Bank of America Agrees to Massive $2.3-Billion Class Action Settlement

RSS Feed

The consequences of the financial crisis that began four years ago this month, with the collapse of Lehman Brothers, continue to take tangible form, most recently in Bank of America’s $2.3 billion settlement of claims related to its 2008 acquisition of Merrill Lynch. While not the largest federal securities settlement of all time, the Bank of America settlement falls within the top ten, among such dubious company as WorldCom and Enron (according to Stanford Law School Professor Joe Grundfest, who systematically follows and analyzes securities litigation under the auspices of Stanford’s Securities Class Action Clearinghouse). 

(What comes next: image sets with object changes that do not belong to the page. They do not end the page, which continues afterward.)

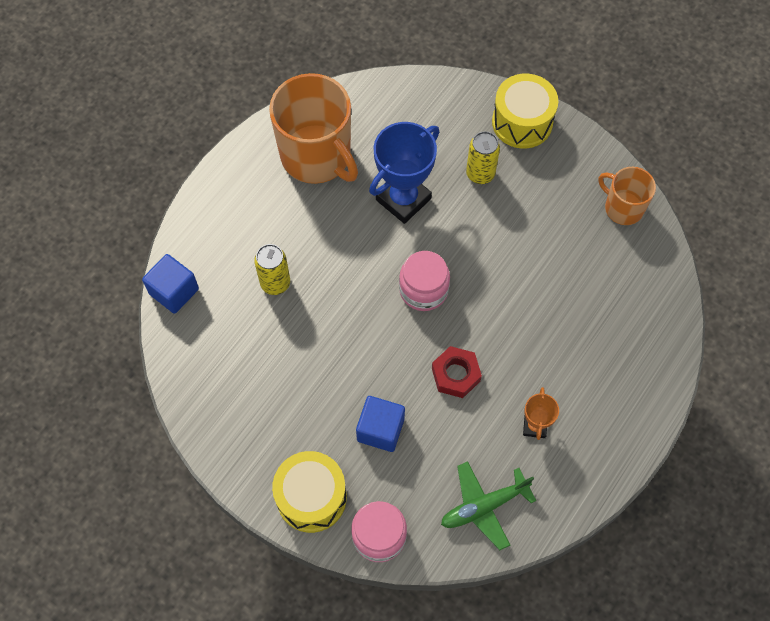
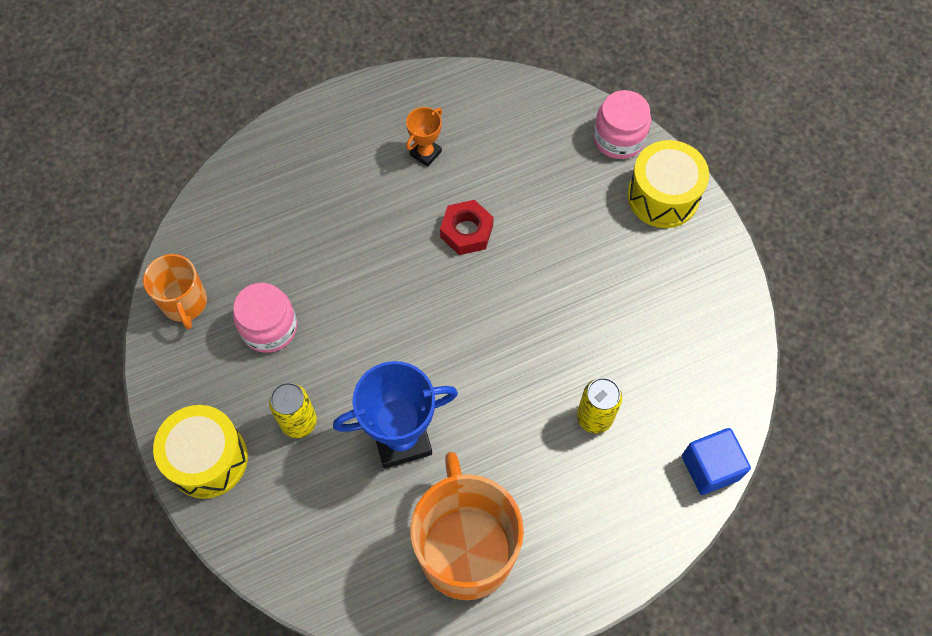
camera: 150 degrees left, 0 degrees up
blue cube [356,396,405,452] -> none
pink jar [399,251,450,311] -> pink jar moved to [233,283,297,353]
green plane [441,461,536,550] -> none

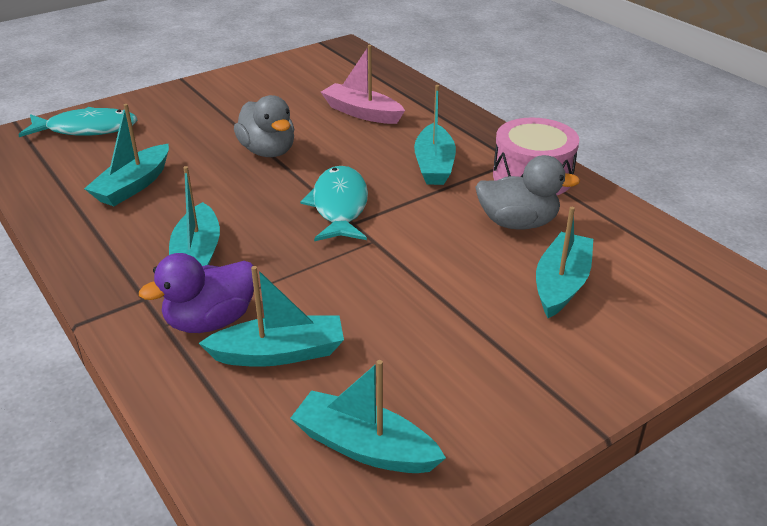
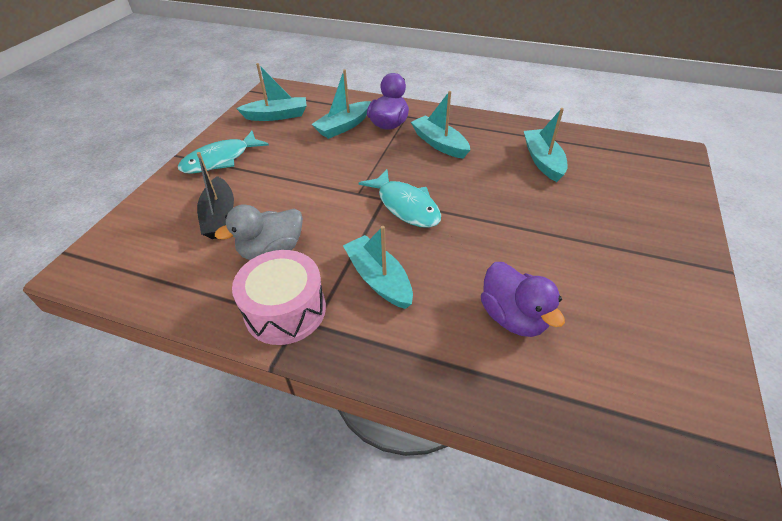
camera: 145 degrees right, 10 degrees up
turquoise fish [19,107,137,137] -> turquoise fish moved to [178,131,269,174]
grey duck [234,95,294,157] -> none
pink boat [321,45,405,124] -> purple duck [481,262,565,337]
turquoise boat [536,207,593,318] -> black boat [197,152,234,239]

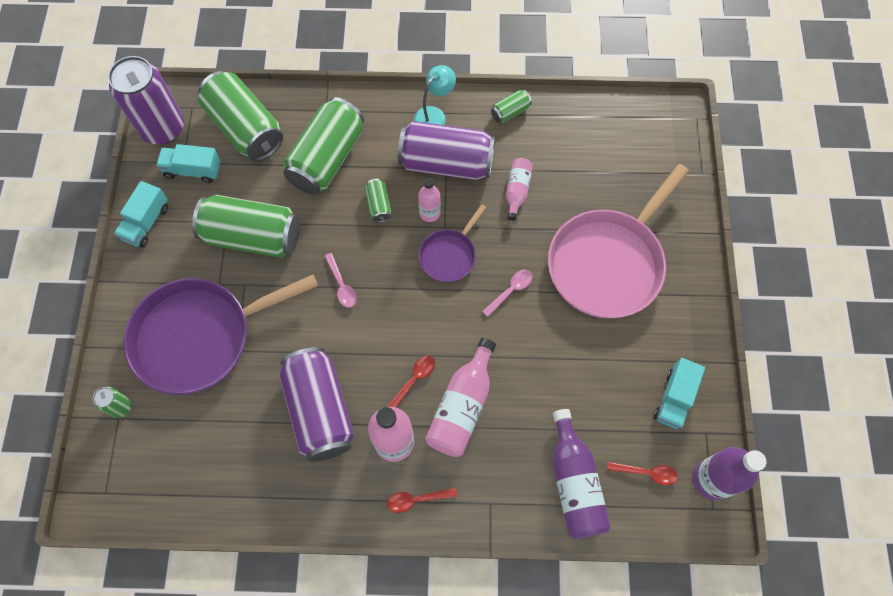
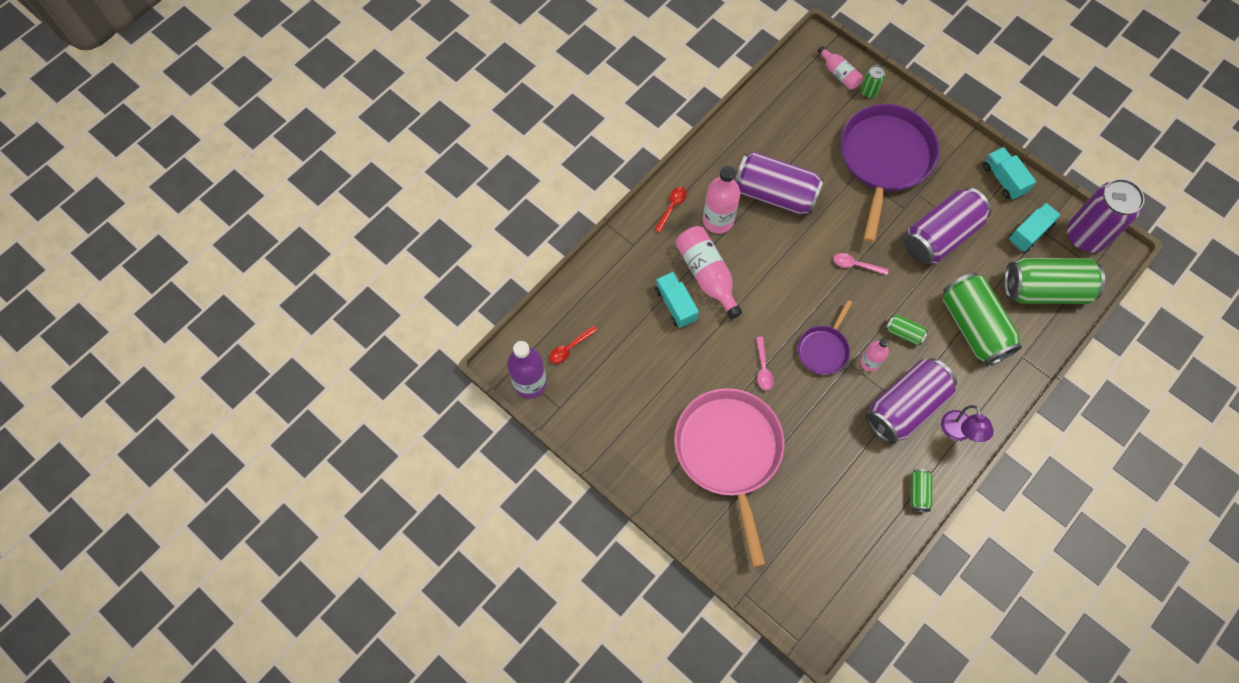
camera: 130 degrees right, 0 degrees up
green can [192,195,300,258] -> purple can [904,187,991,265]
red spoon [387,356,435,407] -> none
turquoise lamp [414,65,456,125] -> purple lamp [941,405,994,442]
purple pan [419,204,487,282] -> purple pan turned 135 degrees counterclockwise [798,300,853,375]
pink bottle [506,158,533,221] -> pink bottle moved to [818,46,863,90]
purple bottle [553,409,611,539] -> none
turquoise truck [653,358,705,429] -> turquoise truck moved to [655,272,699,328]

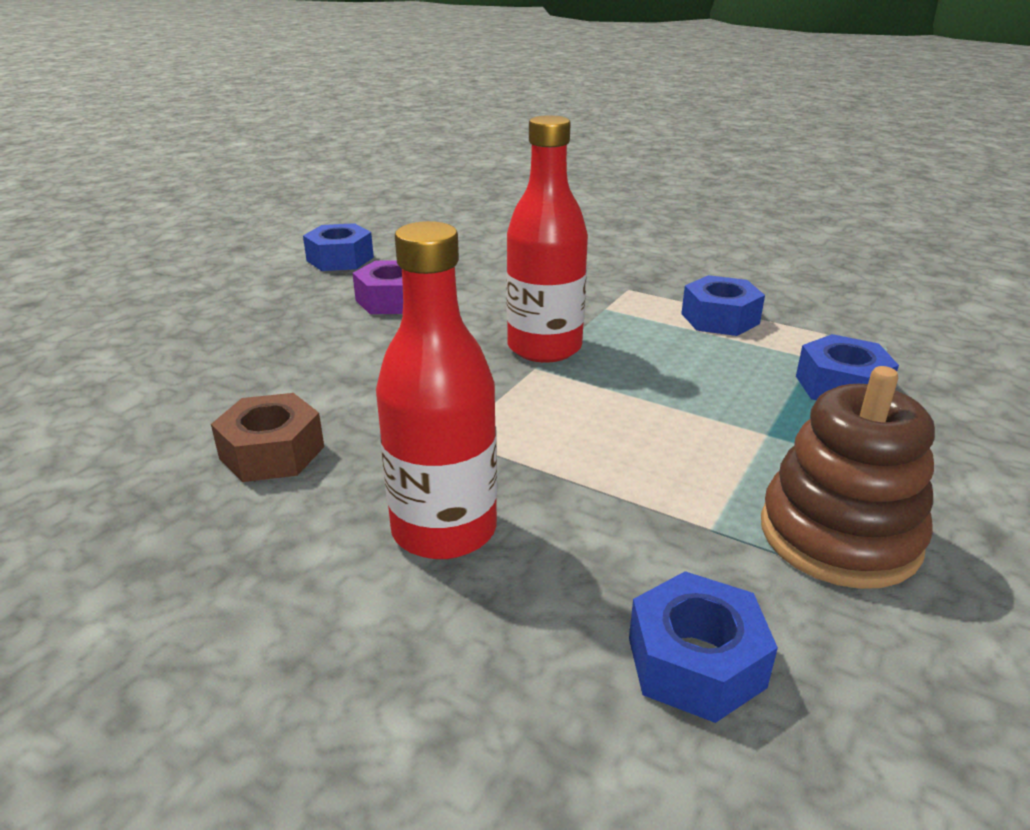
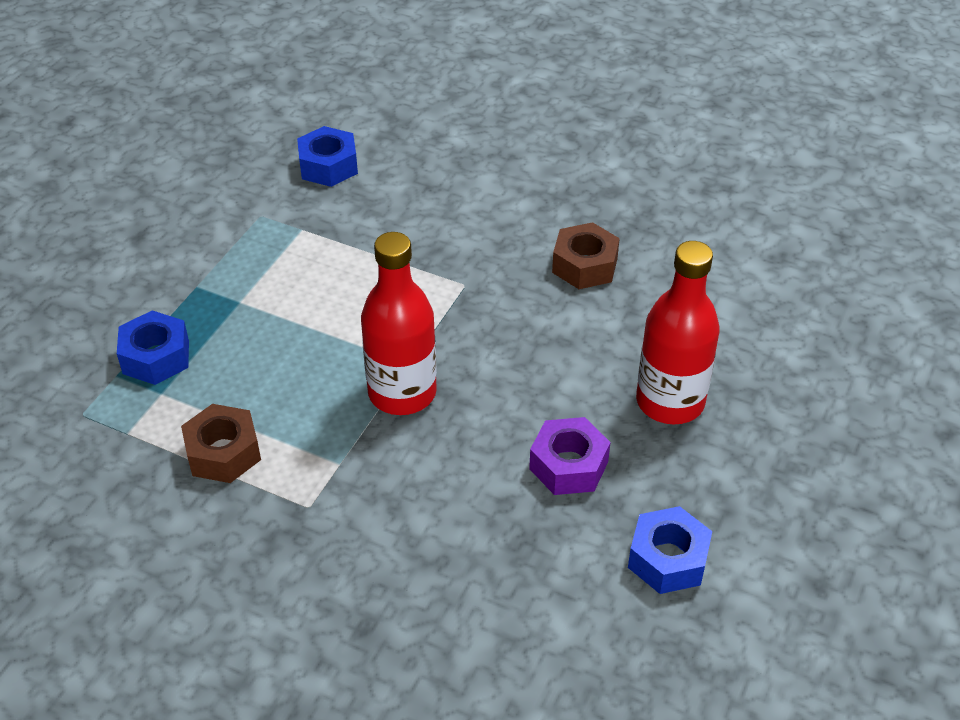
camera: 175 degrees right, 15 degrees up
red bottle [376,221,497,559] -> red bottle moved to [636,241,720,425]
blue nut [681,275,765,336] -> brown nut [181,404,261,483]
brown stacking toy [761,366,935,589] -> none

Within days of Bank America’s $50-billion acquisition of Merrill Lynch, leading voices in the financial press expressed their skepticism, with one characterizing it as “the deal from hell.”  However, in ill-advised public statements that would provide evidentiary fodder for the newly-settled litigation, Bank of America boasted that the synergy between it and Merrill Lynch would create a single dominant financial-services company. Instead, the hastily-constructed deal quickly proved to be disastrous, as many of Merrill Lynch’s top executives fled in the wake of revelations of huge, undisclosed losses.

Specific terms of the settlement — including how much individual shareholders and class counsel will receive — have not been released. However, this information will be included in the preliminary approval papers, likely to be filed presently.